__ACTION ITEM__:
Your answer must be an exact transcription of the lines from the line with "Romy Thiel werden" through the final line of the data.

__Collected data__:
......

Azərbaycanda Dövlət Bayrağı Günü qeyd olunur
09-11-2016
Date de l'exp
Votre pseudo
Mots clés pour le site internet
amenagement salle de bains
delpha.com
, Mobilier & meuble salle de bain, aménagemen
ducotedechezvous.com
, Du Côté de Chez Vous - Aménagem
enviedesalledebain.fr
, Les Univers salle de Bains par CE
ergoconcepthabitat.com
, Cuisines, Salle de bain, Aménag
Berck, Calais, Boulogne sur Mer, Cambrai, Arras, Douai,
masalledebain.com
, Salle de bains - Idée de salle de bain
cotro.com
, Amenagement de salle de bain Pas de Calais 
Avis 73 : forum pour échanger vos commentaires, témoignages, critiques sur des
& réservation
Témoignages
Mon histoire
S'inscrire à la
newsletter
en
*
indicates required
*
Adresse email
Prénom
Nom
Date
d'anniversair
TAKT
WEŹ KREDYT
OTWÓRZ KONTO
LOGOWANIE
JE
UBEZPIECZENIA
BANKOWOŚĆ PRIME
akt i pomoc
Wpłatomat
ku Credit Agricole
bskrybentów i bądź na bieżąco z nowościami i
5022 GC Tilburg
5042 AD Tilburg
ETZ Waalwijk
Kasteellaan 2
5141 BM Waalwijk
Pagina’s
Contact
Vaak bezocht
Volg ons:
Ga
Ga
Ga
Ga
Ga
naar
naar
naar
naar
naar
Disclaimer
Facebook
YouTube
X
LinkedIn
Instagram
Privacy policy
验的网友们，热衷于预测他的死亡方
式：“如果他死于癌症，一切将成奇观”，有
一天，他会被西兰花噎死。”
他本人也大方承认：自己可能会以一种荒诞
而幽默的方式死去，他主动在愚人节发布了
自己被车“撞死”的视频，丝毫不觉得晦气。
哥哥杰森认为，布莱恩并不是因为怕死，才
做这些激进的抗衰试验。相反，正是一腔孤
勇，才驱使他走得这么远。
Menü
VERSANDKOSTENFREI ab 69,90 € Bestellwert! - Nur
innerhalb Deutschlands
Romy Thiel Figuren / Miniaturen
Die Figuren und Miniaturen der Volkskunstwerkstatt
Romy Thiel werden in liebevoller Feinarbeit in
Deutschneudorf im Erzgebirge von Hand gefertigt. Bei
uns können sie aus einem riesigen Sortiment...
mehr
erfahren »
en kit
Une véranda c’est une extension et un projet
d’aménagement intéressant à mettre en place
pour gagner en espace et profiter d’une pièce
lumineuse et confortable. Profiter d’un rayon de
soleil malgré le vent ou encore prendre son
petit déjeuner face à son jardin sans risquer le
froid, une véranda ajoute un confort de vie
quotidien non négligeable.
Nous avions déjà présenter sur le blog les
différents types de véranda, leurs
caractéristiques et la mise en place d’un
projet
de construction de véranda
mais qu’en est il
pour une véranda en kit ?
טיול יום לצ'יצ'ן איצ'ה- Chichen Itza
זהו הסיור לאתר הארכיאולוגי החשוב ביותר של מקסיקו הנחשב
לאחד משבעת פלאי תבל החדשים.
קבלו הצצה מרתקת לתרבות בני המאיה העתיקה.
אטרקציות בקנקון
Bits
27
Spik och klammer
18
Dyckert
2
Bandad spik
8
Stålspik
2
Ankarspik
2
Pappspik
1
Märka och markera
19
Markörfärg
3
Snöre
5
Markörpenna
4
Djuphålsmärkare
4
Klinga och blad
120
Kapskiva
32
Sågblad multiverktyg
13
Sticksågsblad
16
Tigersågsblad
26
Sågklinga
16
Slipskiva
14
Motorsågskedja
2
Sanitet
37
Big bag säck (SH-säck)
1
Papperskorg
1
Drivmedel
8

......

__RESPONSE AREA__:
Romy Thiel werden in liebevoller Feinarbeit in
Deutschneudorf im Erzgebirge von Hand gefertigt. Bei
uns können sie aus einem riesigen Sortiment...
mehr
erfahren »
en kit
Une véranda c’est une extension et un projet
d’aménagement intéressant à mettre en place
pour gagner en espace et profiter d’une pièce
lumineuse et confortable. Profiter d’un rayon de
soleil malgré le vent ou encore prendre son
petit déjeuner face à son jardin sans risquer le
froid, une véranda ajoute un confort de vie
quotidien non négligeable.
Nous avions déjà présenter sur le blog les
différents types de véranda, leurs
caractéristiques et la mise en place d’un
projet
de construction de véranda
mais qu’en est il
pour une véranda en kit ?
טיול יום לצ'יצ'ן איצ'ה- Chichen Itza
זהו הסיור לאתר הארכיאולוגי החשוב ביותר של מקסיקו הנחשב
לאחד משבעת פלאי תבל החדשים.
קבלו הצצה מרתקת לתרבות בני המאיה העתיקה.
אטרקציות בקנקון
Bits
27
Spik och klammer
18
Dyckert
2
Bandad spik
8
Stålspik
2
Ankarspik
2
Pappspik
1
Märka och markera
19
Markörfärg
3
Snöre
5
Markörpenna
4
Djuphålsmärkare
4
Klinga och blad
120
Kapskiva
32
Sågblad multiverktyg
13
Sticksågsblad
16
Tigersågsblad
26
Sågklinga
16
Slipskiva
14
Motorsågskedja
2
Sanitet
37
Big bag säck (SH-säck)
1
Papperskorg
1
Drivmedel
8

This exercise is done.